Storie di donne, letteratura di genere/ 80 – Di Luciana Grillo
«Qualunque cosa significhi amore», di Guia Soncini – i protagonisti si muovono in un ambiente di maldicenze, invidie, malumori, pettegolezzi e torbidi intrecci...
Titolo: Qualunque cosa significhi amore
Autrice: Soncini Guia
Editore: Giunti Editore 2015 (collana Italiana)
Pagine: 256, flessibile
Note: Disponibile eBook
Prezzo di copertina: € 14
Che Guia Soncini fosse una giornalista abile, dotata di umorismo spesso dissacrante e di capacità dialettica e argomentativa, era noto a molti lettori di giornali e riviste, nonché ad ascoltatori radiofonici e telespettatori.
Il suo romanzo «Qualunque cosa significhi amore» ne è una conferma assoluta: i protagonisti si muovono in un ambiente frenetico ed estremamente competitivo, nel quale prevalgono maldicenze, invidie, malumori, pettegolezzi e torbidi intrecci sentimentali; spesso essi manifestano un certo intellettuale snobismo e una naturale crudeltà.
Tra le pagine, affiora in modo palpabile un continuo voler differenziare Milano da Roma: «…sarà una roba da Milano, secondo me a Roma fanno meno storie…», oppure «…si era fatto coinvolgere da vecchi colleghi in questa tavolata.
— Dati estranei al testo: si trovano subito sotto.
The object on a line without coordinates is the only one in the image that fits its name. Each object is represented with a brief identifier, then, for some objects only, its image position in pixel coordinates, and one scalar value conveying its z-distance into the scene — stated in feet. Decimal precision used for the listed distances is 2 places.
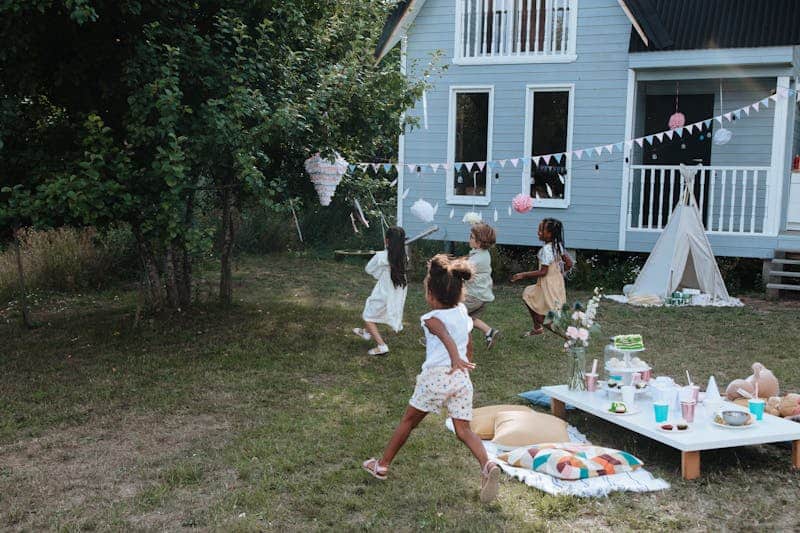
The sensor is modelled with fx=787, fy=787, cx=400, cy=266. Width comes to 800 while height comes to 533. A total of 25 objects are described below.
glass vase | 18.80
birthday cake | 18.96
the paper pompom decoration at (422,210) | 33.30
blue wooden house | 39.19
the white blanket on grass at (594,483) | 14.44
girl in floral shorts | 14.52
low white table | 15.20
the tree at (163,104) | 22.26
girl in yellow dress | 27.76
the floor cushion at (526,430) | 16.92
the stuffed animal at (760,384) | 18.95
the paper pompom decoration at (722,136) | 40.52
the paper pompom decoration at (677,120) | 41.98
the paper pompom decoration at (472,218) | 28.19
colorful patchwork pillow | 15.07
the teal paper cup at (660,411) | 16.35
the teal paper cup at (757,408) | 16.71
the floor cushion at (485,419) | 17.78
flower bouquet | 18.67
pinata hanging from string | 27.53
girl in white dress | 25.11
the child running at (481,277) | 26.25
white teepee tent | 36.50
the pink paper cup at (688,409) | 16.40
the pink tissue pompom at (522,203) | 39.27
Romana. Volgare, meticcia, insidiosa come sanno esserlo solo le situazioni conviviali romane».
I protagonisti che si fanno notare in un brulicare di varia umanità sono Elsa, potente e spregiudicata funzionaria RAI; suo marito Vanni, molisano che ha fatto di tutto per dimenticare e far dimenticare le sue origini; e Fanny («Io so’ Fanny, piascére») che a me ha ricordato Elide, la figlia del palazzinaro romano interpretata magistralmente da Giovanna Ralli nel film «C’eravamo tanto amati» di Ettore Scola.
Fanny è stata per così dire «costruita» da Elsa, ha perduto il suo accento e la sua spontaneità, è diventata conduttrice di una rubrica televisiva di successo creata da Elsa ed anche amante di Vanni.
Elsa si comporta come le perfette «datrici di lavoro di sinistra», decide in che modo impostare la trasmissione, quanto puntare sul dolore senza «alienarsi la provincia, la prof delle medie di Potenza che vuole sentirsi emancipata ma senza esagerare è il nostro pubblico, mica gli stilisti, gli stilisti alle sei del pomeriggio non guardano la televisione…»» e pensa ai telespettatori di destra, convinta che «…quei pochi certo non comprano libri, al massimo le previsioni di Branko per l’anno successivo e le ricette di Benedetta Parodi».
Vanni compie cinquanta anni e questo compleanno diventa occasione di una «cena fra amici e senza fotografi», tutti pronti a festeggiare «quello che fino a giovedì era uno dei più letti e amati editorialisti di questo giornale, e dall’altroieri è il candidato sindaco che farà entrare Milano, finalmente, nel ventunesimo secolo».
Gli ospiti si spostano da un angolo all’altro dell’appartamento – dove il televisore è sistemato in modo che lo schermo non si veda e in soggiorno troneggia una poltrona ginecologica, – bevono parlano guardano ascoltano osservano fumano, mentre Vanni, in cantina, sceglie i vini da offrire… fin quando una trasmissione scandalistica di una tv concorrente non propone uno scoop che lo riguarda, molto da vicino.
Elsa, fredda e cinica, facendo leva su esperienza, conoscenze, ambizione, tenta di salvare il salvabile, suggerendo comportamenti e battute perché il (forse) candidato sindaco si «riappropri della polarità giusta. Ridono con te, e hai già vinto. Ho trascurato qualcosa?»
Finita la lettura del romanzo, si ha l’impressione di uscire finalmente «a riveder le stelle» ritrovandosi in un mondo forse provinciale, meno «intellettuale», ma probabilmente più sano.